Stored items:
╔══
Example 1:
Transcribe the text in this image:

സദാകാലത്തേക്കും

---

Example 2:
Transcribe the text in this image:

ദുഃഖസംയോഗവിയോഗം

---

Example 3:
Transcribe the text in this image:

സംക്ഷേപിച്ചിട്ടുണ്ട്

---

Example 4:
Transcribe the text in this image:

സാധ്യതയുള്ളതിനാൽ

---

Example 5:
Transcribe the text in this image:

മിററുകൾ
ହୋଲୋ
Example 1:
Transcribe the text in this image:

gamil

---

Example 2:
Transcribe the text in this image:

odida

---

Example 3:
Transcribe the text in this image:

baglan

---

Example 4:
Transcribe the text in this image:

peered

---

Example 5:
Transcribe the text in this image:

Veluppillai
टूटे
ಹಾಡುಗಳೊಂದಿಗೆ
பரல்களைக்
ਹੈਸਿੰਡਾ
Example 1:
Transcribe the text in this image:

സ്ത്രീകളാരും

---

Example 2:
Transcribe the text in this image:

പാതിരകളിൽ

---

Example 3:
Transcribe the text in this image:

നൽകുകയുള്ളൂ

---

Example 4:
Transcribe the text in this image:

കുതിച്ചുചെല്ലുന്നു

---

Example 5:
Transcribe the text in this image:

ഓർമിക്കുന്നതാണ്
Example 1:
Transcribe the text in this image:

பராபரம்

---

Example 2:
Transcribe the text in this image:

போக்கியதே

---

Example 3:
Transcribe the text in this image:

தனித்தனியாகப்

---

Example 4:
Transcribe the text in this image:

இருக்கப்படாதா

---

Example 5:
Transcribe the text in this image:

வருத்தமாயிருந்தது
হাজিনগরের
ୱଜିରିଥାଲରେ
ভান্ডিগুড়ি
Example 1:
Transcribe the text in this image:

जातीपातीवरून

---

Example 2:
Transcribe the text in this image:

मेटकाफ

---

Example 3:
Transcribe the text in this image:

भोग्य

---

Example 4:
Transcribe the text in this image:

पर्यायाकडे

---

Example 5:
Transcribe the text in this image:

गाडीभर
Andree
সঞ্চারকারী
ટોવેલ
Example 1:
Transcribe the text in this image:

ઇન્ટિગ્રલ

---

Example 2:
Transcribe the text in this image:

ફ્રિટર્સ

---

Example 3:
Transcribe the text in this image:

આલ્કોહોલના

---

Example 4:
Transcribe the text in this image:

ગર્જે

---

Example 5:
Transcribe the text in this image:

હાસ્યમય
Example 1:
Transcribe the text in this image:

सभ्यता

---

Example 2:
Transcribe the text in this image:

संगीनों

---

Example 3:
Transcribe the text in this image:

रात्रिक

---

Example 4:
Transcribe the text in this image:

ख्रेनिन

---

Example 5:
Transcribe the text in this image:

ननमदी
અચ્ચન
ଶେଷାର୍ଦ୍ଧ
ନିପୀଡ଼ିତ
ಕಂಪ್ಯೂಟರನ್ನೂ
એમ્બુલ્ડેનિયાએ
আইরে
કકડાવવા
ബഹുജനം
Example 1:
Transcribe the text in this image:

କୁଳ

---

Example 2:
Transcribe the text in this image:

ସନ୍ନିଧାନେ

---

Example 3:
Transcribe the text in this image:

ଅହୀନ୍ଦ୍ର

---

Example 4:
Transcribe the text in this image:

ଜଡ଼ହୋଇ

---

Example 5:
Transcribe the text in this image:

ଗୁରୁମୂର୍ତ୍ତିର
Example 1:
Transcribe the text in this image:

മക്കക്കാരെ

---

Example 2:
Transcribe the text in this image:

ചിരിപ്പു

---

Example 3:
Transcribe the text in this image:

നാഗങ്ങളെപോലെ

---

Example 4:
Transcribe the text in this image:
╚══
▶ _Task item_
The records above are to be written out again word for word.

▶ _Result_
Example 1:
Transcribe the text in this image:

സദാകാലത്തേക്കും

---

Example 2:
Transcribe the text in this image:

ദുഃഖസംയോഗവിയോഗം

---

Example 3:
Transcribe the text in this image:

സംക്ഷേപിച്ചിട്ടുണ്ട്

---

Example 4:
Transcribe the text in this image:

സാധ്യതയുള്ളതിനാൽ

---

Example 5:
Transcribe the text in this image:

മിററുകൾ
ହୋଲୋ
Example 1:
Transcribe the text in this image:

gamil

---

Example 2:
Transcribe the text in this image:

odida

---

Example 3:
Transcribe the text in this image:

baglan

---

Example 4:
Transcribe the text in this image:

peered

---

Example 5:
Transcribe the text in this image:

Veluppillai
टूटे
ಹಾಡುಗಳೊಂದಿಗೆ
பரல்களைக்
ਹੈਸਿੰਡਾ
Example 1:
Transcribe the text in this image:

സ്ത്രീകളാരും

---

Example 2:
Transcribe the text in this image:

പാതിരകളിൽ

---

Example 3:
Transcribe the text in this image:

നൽകുകയുള്ളൂ

---

Example 4:
Transcribe the text in this image:

കുതിച്ചുചെല്ലുന്നു

---

Example 5:
Transcribe the text in this image:

ഓർമിക്കുന്നതാണ്
Example 1:
Transcribe the text in this image:

பராபரம்

---

Example 2:
Transcribe the text in this image:

போக்கியதே

---

Example 3:
Transcribe the text in this image:

தனித்தனியாகப்

---

Example 4:
Transcribe the text in this image:

இருக்கப்படாதா

---

Example 5:
Transcribe the text in this image:

வருத்தமாயிருந்தது
হাজিনগরের
ୱଜିରିଥାଲରେ
ভান্ডিগুড়ি
Example 1:
Transcribe the text in this image:

जातीपातीवरून

---

Example 2:
Transcribe the text in this image:

मेटकाफ

---

Example 3:
Transcribe the text in this image:

भोग्य

---

Example 4:
Transcribe the text in this image:

पर्यायाकडे

---

Example 5:
Transcribe the text in this image:

गाडीभर
Andree
সঞ্চারকারী
ટોવેલ
Example 1:
Transcribe the text in this image:

ઇન્ટિગ્રલ

---

Example 2:
Transcribe the text in this image:

ફ્રિટર્સ

---

Example 3:
Transcribe the text in this image:

આલ્કોહોલના

---

Example 4:
Transcribe the text in this image:

ગર્જે

---

Example 5:
Transcribe the text in this image:

હાસ્યમય
Example 1:
Transcribe the text in this image:

सभ्यता

---

Example 2:
Transcribe the text in this image:

संगीनों

---

Example 3:
Transcribe the text in this image:

रात्रिक

---

Example 4:
Transcribe the text in this image:

ख्रेनिन

---

Example 5:
Transcribe the text in this image:

ननमदी
અચ્ચન
ଶେଷାର୍ଦ୍ଧ
ନିପୀଡ଼ିତ
ಕಂಪ್ಯೂಟರನ್ನೂ
એમ્બુલ્ડેનિયાએ
আইরে
કકડાવવા
ബഹുജനം
Example 1:
Transcribe the text in this image:

କୁଳ

---

Example 2:
Transcribe the text in this image:

ସନ୍ନିଧାନେ

---

Example 3:
Transcribe the text in this image:

ଅହୀନ୍ଦ୍ର

---

Example 4:
Transcribe the text in this image:

ଜଡ଼ହୋଇ

---

Example 5:
Transcribe the text in this image:

ଗୁରୁମୂର୍ତ୍ତିର
Example 1:
Transcribe the text in this image:

മക്കക്കാരെ

---

Example 2:
Transcribe the text in this image:

ചിരിപ്പു

---

Example 3:
Transcribe the text in this image:

നാഗങ്ങളെപോലെ

---

Example 4:
Transcribe the text in this image:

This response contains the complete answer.